» **GIVEN RECORDS**
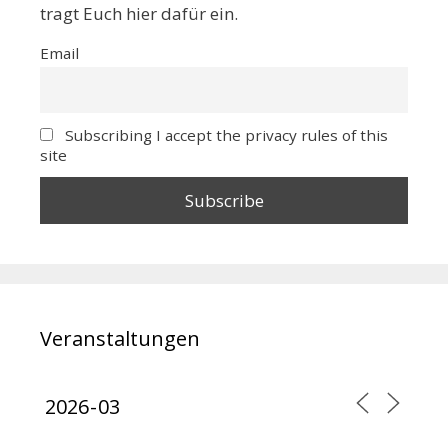
tragt Euch hier dafür ein.
Email
Subscribing I accept the privacy rules of this
site
Veranstaltungen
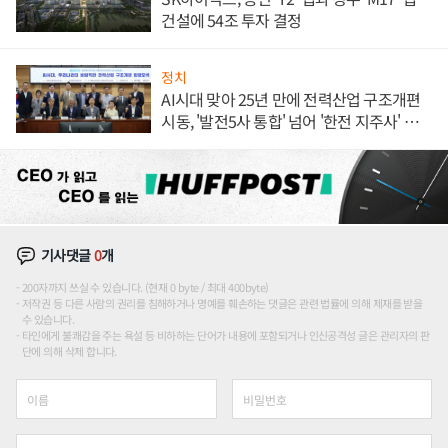
건설에 54조 투자 결정
정치
AI시대 맞아 25년 만에 전력산업 구조개편
시동, '발전5사 통합' 넘어 '한전 지주사' 재편
론도
기사댓글
0
개
200자까지 쓰실 수 있습니다. (현재 0 byte / 최대 400byte)
저작권 등 다른 사람의 권리를 침해하거나 명예를 훼손하는 댓글은 관련 법률에 의해 제재를 받을
수 있습니다.
타인에게 불쾌감을 주는 욕설 등 비하하는 단어가 내용에 포함되거나 인신공격성 글은 관리자의 판
단에 의해 삭제 합니다.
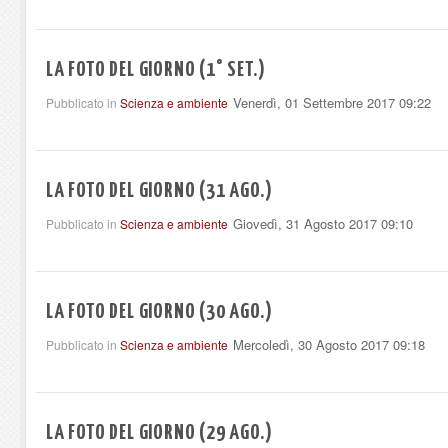
LA FOTO DEL GIORNO (1° SET.)
Venerdì, 01 Settembre 2017 09:22
Pubblicato in
Scienza e ambiente
LA FOTO DEL GIORNO (31 AGO.)
Giovedì, 31 Agosto 2017 09:10
Pubblicato in
Scienza e ambiente
LA FOTO DEL GIORNO (30 AGO.)
Mercoledì, 30 Agosto 2017 09:18
Pubblicato in
Scienza e ambiente
LA FOTO DEL GIORNO (29 AGO.)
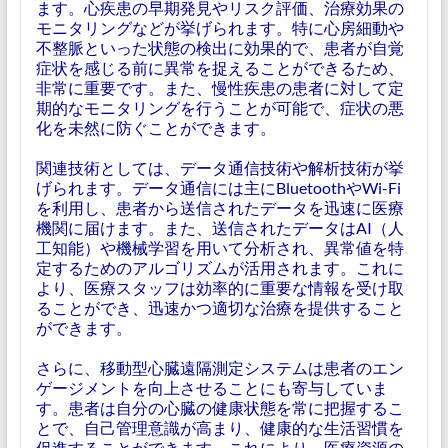
ます。心疾患の早期発見やリスク評価、治療効果の
モニタリングなどが挙げられます。特に心房細動や
不整脈といった状態の検出に効果的で、患者が自覚
症状を感じる前に異常を捉えることができるため、
非常に重要です。また、慢性疾患の患者に対して定
期的なモニタリングを行うことが可能で、症状の悪
化を未然に防ぐことができます。
関連技術としては、データ通信技術や解析技術が挙
げられます。データ通信には主にBluetoothやWi-Fi
を利用し、患者から送信されたデータを迅速に医療
機関に届けます。また、送信されたデータはAI（人
工知能）や機械学習を用いて分析され、異常値を特
定するためのアルゴリズムが活用されます。これに
より、医療スタッフは効率的に重要な情報を受け取
ることができ、迅速かつ適切な治療を提供すること
ができます。
さらに、移動型心臓遠隔測定システムは患者のエン
ゲージメントを向上させることにも寄与していま
す。患者は自分の心臓の健康状態を常に把握するこ
とで、自己管理意識が高まり、健康的な生活習慣を
促進することができます。これにより、医療資源の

» **WHAT YOU HAVE TO DO**
Print an exact copy of the lines above, from the one containing "Subscribing I accept" through the one containing "Giovedì, 31 Agosto 2017 09:10", and leave out the pictures.

» **WRITTEN RESPONSE**
Subscribing I accept the privacy rules of this
site
Veranstaltungen
건설에 54조 투자 결정
정치
AI시대 맞아 25년 만에 전력산업 구조개편
시동, '발전5사 통합' 넘어 '한전 지주사' 재편
론도
기사댓글
0
개
200자까지 쓰실 수 있습니다. (현재 0 byte / 최대 400byte)
저작권 등 다른 사람의 권리를 침해하거나 명예를 훼손하는 댓글은 관련 법률에 의해 제재를 받을
수 있습니다.
타인에게 불쾌감을 주는 욕설 등 비하하는 단어가 내용에 포함되거나 인신공격성 글은 관리자의 판
단에 의해 삭제 합니다.
LA FOTO DEL GIORNO (1° SET.)
Venerdì, 01 Settembre 2017 09:22
Pubblicato in
Scienza e ambiente
LA FOTO DEL GIORNO (31 AGO.)
Giovedì, 31 Agosto 2017 09:10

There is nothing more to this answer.